Exercise
Show all lines containing "Kate" from the data below.

━━━━━━━━━━

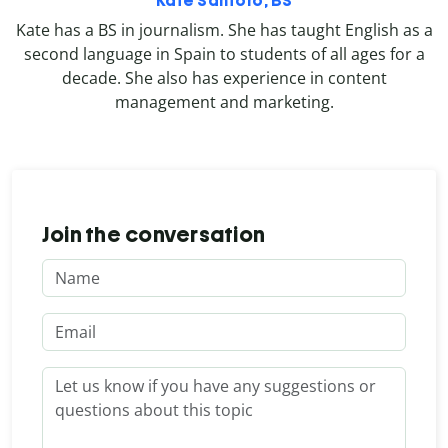
Kate Santoro, BS
Kate has a BS in journalism. She has taught English as a
second language in Spain to students of all ages for a
decade. She also has experience in content
management and marketing.
Join the conversation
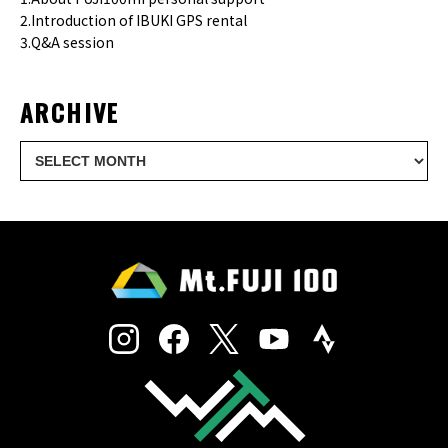
2.Introduction of IBUKI GPS rental
3.Q&A session
ARCHIVE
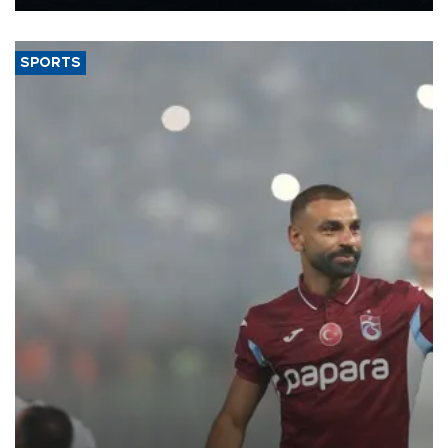
Energy and Natural Resources Minister Alparslan Bayraktar has
said.
SPORTS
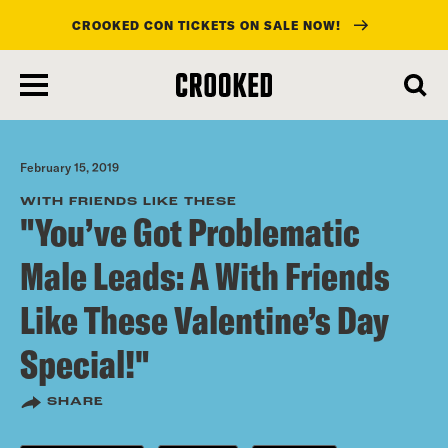
CROOKED CON TICKETS ON SALE NOW!
skip
to
main
content
February 15, 2019
WITH FRIENDS LIKE THESE
"You’ve Got Problematic
Male Leads: A With Friends
Like These Valentine’s Day
Special!"
SHARE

━━━━━━━━━━

Result of the task
Kate Santoro, BS
Kate has a BS in journalism. She has taught English as a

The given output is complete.